Stimmt es, dass Opfer in ihre Heimat, wo sie gefährdet sind, abgeschoben werden?
Das findet nicht mehr statt. Ein Opfer kriegt einen Aufenthaltsstatus und darf hier arbeiten. Das wurde 2011 gesetzlich verankert.

Das Wiener Prostitutionsgesetz fördere laut Kritikern die Geheimprostitution. Es gibt weniger Platz für den Straßenstrich, strenge Regeln für Lokale. Teilen Sie das?
Ganz allgemein: Es ist eine politische Entscheidung, ob ich den Straßenstrich möchte oder nicht. Für uns als Polizei ist es wichtig, dass die Rechte der Frauen gestärkt werden. Je mehr Rechte, desto schwieriger ist die Ausbeutung.

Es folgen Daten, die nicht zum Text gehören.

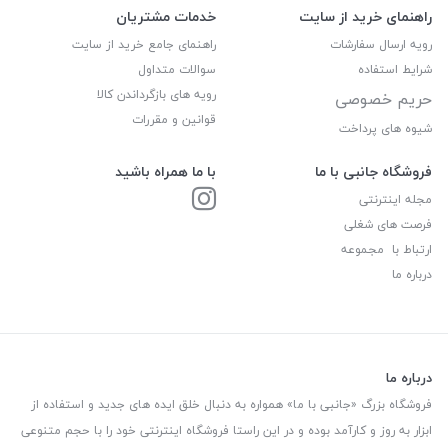
راهنمای خرید از سایت
خدمات مشتریان
رویه ارسال سفارشات
راهنمای جامع خرید از سایت
شرایط استفاده
سوالات متداول
رویه های بازگرداندن کالا
حریم خصوصی
قوانین و مقررات
شیوه های پرداخت
فروشگاه جانبی با ما
با ما همراه باشید
مجله اینترنتی
فرصت های شغلی
ارتباط با مجموعه
درباره ما
درباره ما
فروشگاه بزرگ «جانبی با ما» همواره به دنبال خلق ایده های جدید و استفاده از
ابزار به روز و کارآمد بوده و در این راستا فروشگاه اینترنتی خود را با حجم متنوعی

Härtere Strafen und Armut als Nährboden

Der Ministerrat richtete 2004 die "Task Force Menschenhandel" ein. Das Außenministerium koordiniert die nationalen Aktionspläne – derzeit läuft das dritte Programm – zur Bekämpfung des Menschenhandels.

Am Freitag fand in der Diplomatischen Akademie in Wien unter dem Motto "Gemeinsam gegen den Menschenhandel" ein hochkarätiges Symposium dazu statt. Staatssekretär Reinhold Lopatka sprach sich dabei für eine "härtere Strafverfolgung der Täter" aus. Das passiert demnächst, denn laut einer EU-Richtlinie muss die Höchststrafe für "kleine" Menschenhandelsdelikte (z. B. Anwerben oder Beherbergung) auf fünf Jahre erhöht werden. Für Frauenministerin Gabriele Heinisch-Hosek beginne der Kampf gegen Menschenhandel damit, "Armut zu bekämpfen".

Die Task Force brachte in der vergangenen Periode nationale und internationale Akteure zusammen, startete Sensibilsierungskampagnen und Schulungen für betroffene Mitarbeiter und stärkte das Betreuungsnetz für Opfer.